United States v. Mersky
Headline: Court affirms dismissal of criminal label-removal charges for Soviet‑zone violins, limiting prosecutions when customs marking rules aim at duties rather than informing consumers and protecting dealers who relied on unclear rules.
Holding: The Court held the indictment could be dismissed because the Treasury regulation was aimed at tariff administration, not informing consumers, and was too unclear to support a criminal prosecution for removing labels.
- Protects dealers from criminal liability when marking rules are unclear.
- Limits prosecutions tied to customs labels focused on duty collection.

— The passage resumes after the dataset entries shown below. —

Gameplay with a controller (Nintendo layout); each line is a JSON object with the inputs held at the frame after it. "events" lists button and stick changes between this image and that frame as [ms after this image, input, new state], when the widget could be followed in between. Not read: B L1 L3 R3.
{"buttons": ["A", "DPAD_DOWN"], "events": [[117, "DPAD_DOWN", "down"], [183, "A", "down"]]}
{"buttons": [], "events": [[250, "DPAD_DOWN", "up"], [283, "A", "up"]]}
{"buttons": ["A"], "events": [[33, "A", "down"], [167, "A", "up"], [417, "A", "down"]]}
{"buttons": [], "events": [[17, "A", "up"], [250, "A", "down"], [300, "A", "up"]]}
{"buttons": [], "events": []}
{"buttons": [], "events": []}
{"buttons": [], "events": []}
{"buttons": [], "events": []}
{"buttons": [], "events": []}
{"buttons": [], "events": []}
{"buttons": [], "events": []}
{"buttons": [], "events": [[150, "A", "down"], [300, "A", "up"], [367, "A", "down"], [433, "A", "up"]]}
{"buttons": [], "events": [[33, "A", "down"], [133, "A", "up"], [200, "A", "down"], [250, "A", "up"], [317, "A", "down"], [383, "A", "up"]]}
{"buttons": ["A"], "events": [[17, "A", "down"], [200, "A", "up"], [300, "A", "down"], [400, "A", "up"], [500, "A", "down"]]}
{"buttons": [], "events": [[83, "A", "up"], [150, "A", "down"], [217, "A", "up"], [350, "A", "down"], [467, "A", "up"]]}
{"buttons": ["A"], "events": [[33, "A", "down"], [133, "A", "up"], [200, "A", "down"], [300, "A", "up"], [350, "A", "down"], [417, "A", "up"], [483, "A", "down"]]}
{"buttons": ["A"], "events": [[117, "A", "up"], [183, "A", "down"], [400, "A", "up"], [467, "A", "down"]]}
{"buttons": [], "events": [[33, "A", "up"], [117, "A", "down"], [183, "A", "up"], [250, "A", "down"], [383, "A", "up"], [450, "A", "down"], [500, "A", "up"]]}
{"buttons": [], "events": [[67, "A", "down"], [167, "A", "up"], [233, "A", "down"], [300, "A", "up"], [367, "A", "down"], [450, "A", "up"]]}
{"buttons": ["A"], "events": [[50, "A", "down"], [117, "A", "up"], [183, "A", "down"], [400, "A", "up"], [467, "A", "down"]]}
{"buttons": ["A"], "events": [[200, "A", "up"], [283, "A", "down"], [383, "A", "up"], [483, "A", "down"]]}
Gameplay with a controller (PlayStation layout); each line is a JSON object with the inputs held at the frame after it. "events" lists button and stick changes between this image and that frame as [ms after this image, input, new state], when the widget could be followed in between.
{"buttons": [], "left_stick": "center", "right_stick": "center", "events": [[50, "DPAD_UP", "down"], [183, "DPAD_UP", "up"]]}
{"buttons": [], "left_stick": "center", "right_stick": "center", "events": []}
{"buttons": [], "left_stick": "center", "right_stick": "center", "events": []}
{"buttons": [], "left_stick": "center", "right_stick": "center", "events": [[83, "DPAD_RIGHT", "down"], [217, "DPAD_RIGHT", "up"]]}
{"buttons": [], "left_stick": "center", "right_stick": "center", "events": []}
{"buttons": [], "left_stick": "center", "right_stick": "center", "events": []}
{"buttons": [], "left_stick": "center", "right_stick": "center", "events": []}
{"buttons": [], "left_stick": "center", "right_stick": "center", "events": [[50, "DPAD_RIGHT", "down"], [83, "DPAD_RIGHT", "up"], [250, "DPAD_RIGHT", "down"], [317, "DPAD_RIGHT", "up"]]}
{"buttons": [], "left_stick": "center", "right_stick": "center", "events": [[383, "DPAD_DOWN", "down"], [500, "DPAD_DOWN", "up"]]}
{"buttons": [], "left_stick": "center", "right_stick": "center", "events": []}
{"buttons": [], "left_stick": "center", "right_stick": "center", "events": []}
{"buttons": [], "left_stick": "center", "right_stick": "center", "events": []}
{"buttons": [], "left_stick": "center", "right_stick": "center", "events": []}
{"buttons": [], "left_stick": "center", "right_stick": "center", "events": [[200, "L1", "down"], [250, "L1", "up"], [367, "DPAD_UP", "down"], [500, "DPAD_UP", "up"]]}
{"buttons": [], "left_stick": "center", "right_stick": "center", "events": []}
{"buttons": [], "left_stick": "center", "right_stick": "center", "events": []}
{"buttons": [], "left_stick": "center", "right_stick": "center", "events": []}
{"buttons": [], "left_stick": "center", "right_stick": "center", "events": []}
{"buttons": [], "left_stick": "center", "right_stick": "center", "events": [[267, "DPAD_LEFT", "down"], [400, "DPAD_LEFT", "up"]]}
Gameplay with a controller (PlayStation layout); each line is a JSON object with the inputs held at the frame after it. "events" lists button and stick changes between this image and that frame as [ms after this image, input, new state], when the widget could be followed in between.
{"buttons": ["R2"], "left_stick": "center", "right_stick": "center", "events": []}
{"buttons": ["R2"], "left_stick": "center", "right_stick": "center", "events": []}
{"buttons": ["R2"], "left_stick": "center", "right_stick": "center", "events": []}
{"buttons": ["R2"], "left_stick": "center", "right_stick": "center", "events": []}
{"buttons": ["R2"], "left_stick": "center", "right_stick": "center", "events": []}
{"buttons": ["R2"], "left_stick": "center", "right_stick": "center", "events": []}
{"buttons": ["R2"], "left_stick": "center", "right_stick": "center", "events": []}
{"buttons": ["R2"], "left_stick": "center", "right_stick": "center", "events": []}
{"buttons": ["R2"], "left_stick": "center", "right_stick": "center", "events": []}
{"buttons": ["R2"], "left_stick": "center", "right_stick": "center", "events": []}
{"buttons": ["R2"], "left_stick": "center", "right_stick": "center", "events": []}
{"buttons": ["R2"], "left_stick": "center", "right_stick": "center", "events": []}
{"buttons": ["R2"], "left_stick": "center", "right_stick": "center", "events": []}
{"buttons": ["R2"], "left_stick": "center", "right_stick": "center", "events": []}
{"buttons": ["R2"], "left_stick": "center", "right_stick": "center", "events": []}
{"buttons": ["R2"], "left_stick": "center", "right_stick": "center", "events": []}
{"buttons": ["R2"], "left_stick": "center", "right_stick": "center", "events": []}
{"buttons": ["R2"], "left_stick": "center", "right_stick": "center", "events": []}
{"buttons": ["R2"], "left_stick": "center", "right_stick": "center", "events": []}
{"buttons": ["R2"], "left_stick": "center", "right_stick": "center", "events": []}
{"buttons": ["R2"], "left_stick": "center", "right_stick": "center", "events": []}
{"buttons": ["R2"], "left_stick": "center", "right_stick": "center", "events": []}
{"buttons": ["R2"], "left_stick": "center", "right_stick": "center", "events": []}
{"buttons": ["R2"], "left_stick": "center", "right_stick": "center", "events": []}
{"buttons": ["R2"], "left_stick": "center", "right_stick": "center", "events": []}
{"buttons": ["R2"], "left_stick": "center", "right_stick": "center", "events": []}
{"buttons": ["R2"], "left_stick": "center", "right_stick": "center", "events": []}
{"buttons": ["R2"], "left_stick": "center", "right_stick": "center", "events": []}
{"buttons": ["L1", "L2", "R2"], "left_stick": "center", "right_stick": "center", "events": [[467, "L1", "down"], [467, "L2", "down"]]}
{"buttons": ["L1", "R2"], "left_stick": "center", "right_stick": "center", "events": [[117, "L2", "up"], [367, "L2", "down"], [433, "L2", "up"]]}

- Pushes agencies to write clearer, consumer-directed marking regulations.
Summary
Background
Dealers in musical instruments bought ten violins that had been imported from the Soviet Zone of Germany. The violins originally bore labels reading "Germany/USSR Occupied," which the dealers replaced with labels reading "Made in Germany." The Government charged the dealers under a federal law that forbids removing country‑of‑origin marks with intent to conceal that information. The District Court dismissed the prosecution, and the case reached this Court after the Court of Appeals certified it for review.
Reasoning
The Court first held that deciding what the Treasury regulation meant necessarily involved construing the underlying statute, so the Government’s direct appeal here was proper. On the merits, the Court examined Treasury Decision 53210 and found it focused on tariff status and customs valuation, not on giving conspicuous notice to the ultimate purchaser. Applying the rule that criminal statutes and regulations must be strictly construed, the Court agreed the regulation was not clear enough to support a criminal prosecution. The record showed the dealers had followed an earlier marking rule and acted in good faith. Therefore the dismissal was affirmed.
Real world impact
The ruling ends this prosecution and protects importers and dealers who relied on ambiguous marking rules from criminal liability. It signals that courts will require clear, consumer‑directed regulatory language before upholding criminal penalties tied to customs labels. The decision also emphasizes that agencies should draft marking rules plainly when they intend criminal enforcement.
Dissents or concurrances
Justice Brennan concurred, also finding jurisdiction on the alternative ground that the dismissal functioned as a plea barring prosecution; Justices Frankfurter, Harlan, and Stewart dissented about jurisdiction, arguing the Criminal Appeals Act should not be stretched to cover agency regulations and warning against expanding direct appeals to this Court.